**Provided passage**.
3. Increase control and flexibility. Accruing surplus through participation in a captive allows an employer to more comfortably increase retentions in the future and enhance the pliability of the program’s response to market conditions. The employer can provide more options for program design and customize coverage to better fit the demographics of the employee population.
4. Increase focus on medical risk management. Medical stop loss captives can be used as a tool for the employer to track the financial performance of its decisions through data analytics. The increased ability to identify specific cost drivers can help the employer to more effectively control the cost of risk and more appropriately adjust risk management, claims and funding.
5. Augment enterprise risk management. Related to the focus on risk, incorporating non-traditional risks within a captive can help enterprise risk management initiatives. By quantifying the probability and financial outcome of other unrelated risks, it can determine how or whether to hedge those risks.
The same standard that is used to determine the appetite for financial risks should be applied to the conventional insurance program. By incorporating it into the captive, the periodic financial review will provide another tool to track results and measure decisions. Adding stop loss to a captive that primarily writes “long-tail” coverage, such as workers compensation or liability, can provide a protective “short-tail” stability hedge by diversifying the captive’s risk portfolio.
6. Reduce dependency on the traditional commercial insurance market. The flexibility afforded by accumulated captive surplus can help the employer manage its future insurance costs. Annual medical losses can be unpredictable. A bad loss year may be followed by premium increases dictated by the insurance carrier. As the captive loss fund builds, the employer can leverage surplus and more readily adjust how much risk it opts to retain in the future. This ability to adapt based on changing market conditions will enable the employer to further decrease its dependence upon the commercial insurance market. A captive can also facilitate access to more efficient capacity by purchasing necessary coverage as reinsurance rather than insurance that may have higher policy costs and more restrictive coverage terms.

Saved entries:
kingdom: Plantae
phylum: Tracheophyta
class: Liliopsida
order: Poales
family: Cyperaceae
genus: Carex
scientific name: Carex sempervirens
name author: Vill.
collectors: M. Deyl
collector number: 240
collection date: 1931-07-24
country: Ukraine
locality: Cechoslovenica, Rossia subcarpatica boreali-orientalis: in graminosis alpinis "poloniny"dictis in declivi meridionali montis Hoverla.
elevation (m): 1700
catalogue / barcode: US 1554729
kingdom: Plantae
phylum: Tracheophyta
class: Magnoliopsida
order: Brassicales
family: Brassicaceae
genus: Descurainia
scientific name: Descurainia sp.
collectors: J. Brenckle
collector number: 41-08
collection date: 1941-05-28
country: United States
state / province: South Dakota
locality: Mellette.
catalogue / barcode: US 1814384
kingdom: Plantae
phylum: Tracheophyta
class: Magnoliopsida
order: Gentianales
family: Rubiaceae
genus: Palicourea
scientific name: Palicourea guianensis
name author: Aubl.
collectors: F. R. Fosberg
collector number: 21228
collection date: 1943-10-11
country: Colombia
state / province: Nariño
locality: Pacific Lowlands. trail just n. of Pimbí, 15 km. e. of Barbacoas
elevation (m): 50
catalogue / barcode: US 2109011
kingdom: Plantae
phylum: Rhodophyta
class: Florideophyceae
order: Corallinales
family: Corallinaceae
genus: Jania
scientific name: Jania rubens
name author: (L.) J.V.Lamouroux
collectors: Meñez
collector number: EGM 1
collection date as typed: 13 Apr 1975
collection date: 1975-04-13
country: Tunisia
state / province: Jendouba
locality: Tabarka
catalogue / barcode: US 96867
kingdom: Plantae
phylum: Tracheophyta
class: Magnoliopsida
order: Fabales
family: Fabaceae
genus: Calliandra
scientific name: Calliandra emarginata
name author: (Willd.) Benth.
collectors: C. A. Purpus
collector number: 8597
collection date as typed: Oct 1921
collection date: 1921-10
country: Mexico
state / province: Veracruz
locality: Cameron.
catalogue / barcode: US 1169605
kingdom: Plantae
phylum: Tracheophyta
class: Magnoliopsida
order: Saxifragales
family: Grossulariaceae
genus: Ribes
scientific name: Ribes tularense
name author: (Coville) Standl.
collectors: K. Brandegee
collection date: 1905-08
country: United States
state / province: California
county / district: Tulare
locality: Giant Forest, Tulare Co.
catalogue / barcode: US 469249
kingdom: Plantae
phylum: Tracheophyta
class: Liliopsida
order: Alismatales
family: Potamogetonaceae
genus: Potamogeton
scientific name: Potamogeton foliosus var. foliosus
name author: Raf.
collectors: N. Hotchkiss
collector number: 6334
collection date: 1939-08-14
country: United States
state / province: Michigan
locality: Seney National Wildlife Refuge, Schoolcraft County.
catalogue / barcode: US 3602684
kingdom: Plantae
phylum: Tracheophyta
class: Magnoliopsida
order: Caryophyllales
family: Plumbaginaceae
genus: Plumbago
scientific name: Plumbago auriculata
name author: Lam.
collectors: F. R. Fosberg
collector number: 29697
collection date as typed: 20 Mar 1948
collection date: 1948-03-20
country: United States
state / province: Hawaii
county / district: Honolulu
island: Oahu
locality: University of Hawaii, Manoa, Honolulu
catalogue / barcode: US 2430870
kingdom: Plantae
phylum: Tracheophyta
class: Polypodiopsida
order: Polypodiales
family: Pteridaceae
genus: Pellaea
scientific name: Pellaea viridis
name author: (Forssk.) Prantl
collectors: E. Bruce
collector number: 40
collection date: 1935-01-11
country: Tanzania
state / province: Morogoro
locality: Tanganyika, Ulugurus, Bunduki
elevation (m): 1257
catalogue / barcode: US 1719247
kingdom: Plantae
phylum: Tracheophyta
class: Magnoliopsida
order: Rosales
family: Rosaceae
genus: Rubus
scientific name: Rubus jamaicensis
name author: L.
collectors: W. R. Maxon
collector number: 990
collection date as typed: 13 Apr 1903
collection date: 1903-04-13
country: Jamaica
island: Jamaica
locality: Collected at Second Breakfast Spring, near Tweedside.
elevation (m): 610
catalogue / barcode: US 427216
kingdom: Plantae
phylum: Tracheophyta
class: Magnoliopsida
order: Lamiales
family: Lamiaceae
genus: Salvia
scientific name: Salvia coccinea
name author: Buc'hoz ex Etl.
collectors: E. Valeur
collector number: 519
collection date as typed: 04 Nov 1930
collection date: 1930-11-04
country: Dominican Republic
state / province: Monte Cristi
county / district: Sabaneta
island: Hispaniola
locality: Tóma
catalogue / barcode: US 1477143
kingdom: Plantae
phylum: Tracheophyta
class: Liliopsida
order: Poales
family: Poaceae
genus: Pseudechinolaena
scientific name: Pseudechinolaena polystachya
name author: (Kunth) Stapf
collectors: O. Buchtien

**Exercise**.
Restate the section of the captive insurance text between "The same standard" and "captive’s risk portfolio.", inclusive, substituting "traditional insurance program" for "conventional insurance program".

**Task output**.
The same standard that is used to determine the appetite for financial risks should be applied to the traditional insurance program. By incorporating it into the captive, the periodic financial review will provide another tool to track results and measure decisions. Adding stop loss to a captive that primarily writes “long-tail” coverage, such as workers compensation or liability, can provide a protective “short-tail” stability hedge by diversifying the captive’s risk portfolio.